Nous nous connaissions à peine et déjà vous me disiez le lien, l’attachement des êtres. Entre eux, mais aussi à ce qui les dépassait. Comme le ciel dépasse l’oiseau qui y trace son invisible vol.
Le lien du sol, d’abord. Nous étions tous les enfants d’un paysage, d’une rêverie, d’une rivière qui faisait son chant sous le frémissement des aulnes. Et je pensais à Julien Gracq, à ses « Eaux étroites », à l’Evre, cette merveilleuse comptine veillant au destin d’un enfant qui deviendrait écrivain.
Le lien du sang, ensuite. Ce rhizome qui court avec son bouquet pourpre parmi les légendes des généalogies. Ce sublime faisceau pareil au trajet des nerfs, à leur étoilement blanc que la peau recouvre de sa taie de silence. Et je pensais à Victor Hugo, à Léopoldine, à la nature blanchissant à l’aube, à la tristesse parfois qui fait du poète un marcheur égaré.
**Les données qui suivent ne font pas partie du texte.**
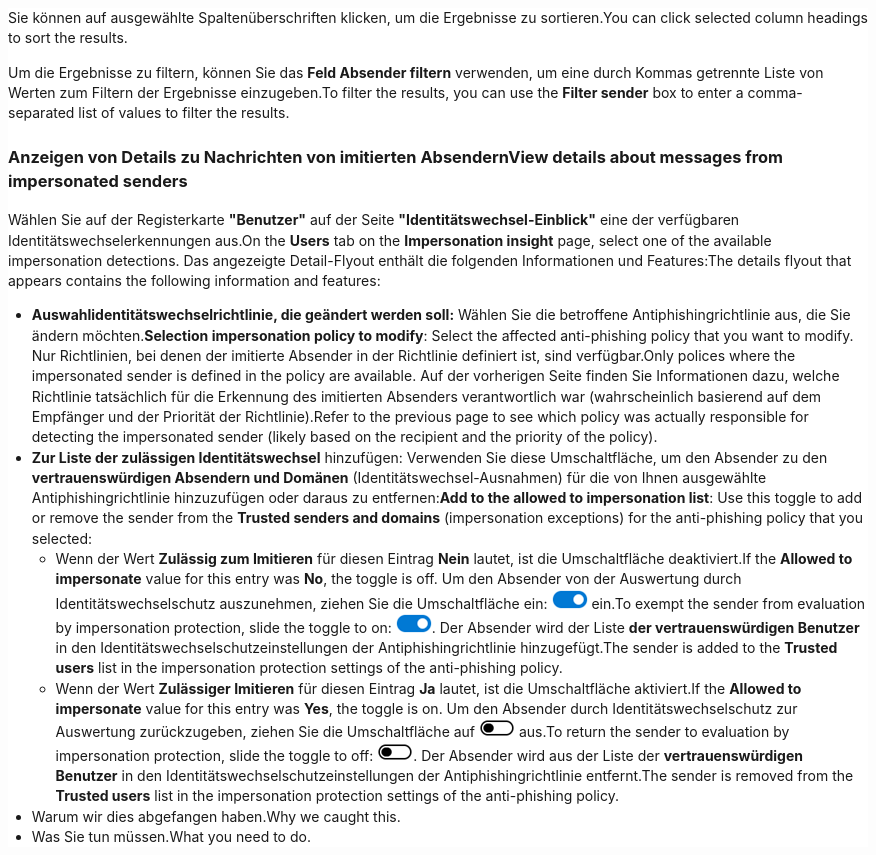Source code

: <span data-ttu-id="57030-192">Sie können auf ausgewählte Spaltenüberschriften klicken, um die Ergebnisse zu sortieren.</span><span class="sxs-lookup"><span data-stu-id="57030-192">You can click selected column headings to sort the results.</span></span>

<span data-ttu-id="57030-193">Um die Ergebnisse zu filtern, können Sie das **Feld Absender filtern** verwenden, um eine durch Kommas getrennte Liste von Werten zum Filtern der Ergebnisse einzugeben.</span><span class="sxs-lookup"><span data-stu-id="57030-193">To filter the results, you can use the **Filter sender** box to enter a comma-separated list of values to filter the results.</span></span>

### <a name="view-details-about-messages-from-impersonated-senders"></a><span data-ttu-id="57030-194">Anzeigen von Details zu Nachrichten von imitierten Absendern</span><span class="sxs-lookup"><span data-stu-id="57030-194">View details about messages from impersonated senders</span></span>

<span data-ttu-id="57030-195">Wählen Sie auf der Registerkarte **"Benutzer"** auf der Seite **"Identitätswechsel-Einblick"** eine der verfügbaren Identitätswechselerkennungen aus.</span><span class="sxs-lookup"><span data-stu-id="57030-195">On the **Users** tab on the **Impersonation insight** page, select one of the available impersonation detections.</span></span> <span data-ttu-id="57030-196">Das angezeigte Detail-Flyout enthält die folgenden Informationen und Features:</span><span class="sxs-lookup"><span data-stu-id="57030-196">The details flyout that appears contains the following information and features:</span></span>

- <span data-ttu-id="57030-197">**Auswahlidentitätswechselrichtlinie, die geändert werden soll:** Wählen Sie die betroffene Antiphishingrichtlinie aus, die Sie ändern möchten.</span><span class="sxs-lookup"><span data-stu-id="57030-197">**Selection impersonation policy to modify**: Select the affected anti-phishing policy that you want to modify.</span></span> <span data-ttu-id="57030-198">Nur Richtlinien, bei denen der imitierte Absender in der Richtlinie definiert ist, sind verfügbar.</span><span class="sxs-lookup"><span data-stu-id="57030-198">Only polices where the impersonated sender is defined in the policy are available.</span></span> <span data-ttu-id="57030-199">Auf der vorherigen Seite finden Sie Informationen dazu, welche Richtlinie tatsächlich für die Erkennung des imitierten Absenders verantwortlich war (wahrscheinlich basierend auf dem Empfänger und der Priorität der Richtlinie).</span><span class="sxs-lookup"><span data-stu-id="57030-199">Refer to the previous page to see which policy was actually responsible for detecting the impersonated sender (likely based on the recipient and the priority of the policy).</span></span>
- <span data-ttu-id="57030-200">**Zur Liste der zulässigen Identitätswechsel** hinzufügen: Verwenden Sie diese Umschaltfläche, um den Absender zu den **vertrauenswürdigen Absendern und Domänen** (Identitätswechsel-Ausnahmen) für die von Ihnen ausgewählte Antiphishingrichtlinie hinzuzufügen oder daraus zu entfernen:</span><span class="sxs-lookup"><span data-stu-id="57030-200">**Add to the allowed to impersonation list**: Use this toggle to add or remove the sender from the **Trusted senders and domains** (impersonation exceptions) for the anti-phishing policy that you selected:</span></span>
  - <span data-ttu-id="57030-201">Wenn der Wert **Zulässig zum Imitieren** für diesen Eintrag **Nein** lautet, ist die Umschaltfläche deaktiviert.</span><span class="sxs-lookup"><span data-stu-id="57030-201">If the **Allowed to impersonate** value for this entry was **No**, the toggle is off.</span></span> <span data-ttu-id="57030-202">Um den Absender von der Auswertung durch Identitätswechselschutz auszunehmen, ziehen Sie die Umschaltfläche ein: ![ Umschalten ](../../media/scc-toggle-on.png) ein.</span><span class="sxs-lookup"><span data-stu-id="57030-202">To exempt the sender from evaluation by impersonation protection, slide the toggle to on: ![Toggle on](../../media/scc-toggle-on.png).</span></span> <span data-ttu-id="57030-203">Der Absender wird der Liste **der vertrauenswürdigen Benutzer** in den Identitätswechselschutzeinstellungen der Antiphishingrichtlinie hinzugefügt.</span><span class="sxs-lookup"><span data-stu-id="57030-203">The sender is added to the **Trusted users** list in the impersonation protection settings of the anti-phishing policy.</span></span>
  - <span data-ttu-id="57030-204">Wenn der Wert **Zulässiger Imitieren** für diesen Eintrag **Ja** lautet, ist die Umschaltfläche aktiviert.</span><span class="sxs-lookup"><span data-stu-id="57030-204">If the **Allowed to impersonate** value for this entry was **Yes**, the toggle is on.</span></span> <span data-ttu-id="57030-205">Um den Absender durch Identitätswechselschutz zur Auswertung zurückzugeben, ziehen Sie die Umschaltfläche auf ![ "Aus": Umschalten ](../../media/scc-toggle-off.png) aus.</span><span class="sxs-lookup"><span data-stu-id="57030-205">To return the sender to evaluation by impersonation protection, slide the toggle to off: ![Toggle off](../../media/scc-toggle-off.png).</span></span> <span data-ttu-id="57030-206">Der Absender wird aus der Liste der **vertrauenswürdigen Benutzer** in den Identitätswechselschutzeinstellungen der Antiphishingrichtlinie entfernt.</span><span class="sxs-lookup"><span data-stu-id="57030-206">The sender is removed from the **Trusted users** list in the impersonation protection settings of the anti-phishing policy.</span></span>
- <span data-ttu-id="57030-207">Warum wir dies abgefangen haben.</span><span class="sxs-lookup"><span data-stu-id="57030-207">Why we caught this.</span></span>
- <span data-ttu-id="57030-208">Was Sie tun müssen.</span><span class="sxs-lookup"><span data-stu-id="57030-208">What you need to do.</span></span>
Le lien de la chair, pour finir, cet étrange nœud qui nous contraint et nous réduit à néant pour peu qu’il desserre son étreinte. Alors nous battons la campagne les yeux au frimas, l’âme en perdition. Car plus rien ne parle que le froid et la bise hivernale. Et je pensais à mes lectures adolescentes, à « Lady Chatterley », à ses baisers brûlants comme le feu. Mais je ne suis qu’un pauvre garde-chasse aux doigts gourds, à l’esprit entaillé par le doute et vous fuyez à l’horizon de ma pensée à mesure que, de vous, je trace l’esquisse au fusain. Pourquoi faut-il donc vieillir et laisser son manteau au vestiaire ?
Nous nous connaissions à peine et déjà vous me disiez le lien, l’attachement des êtres.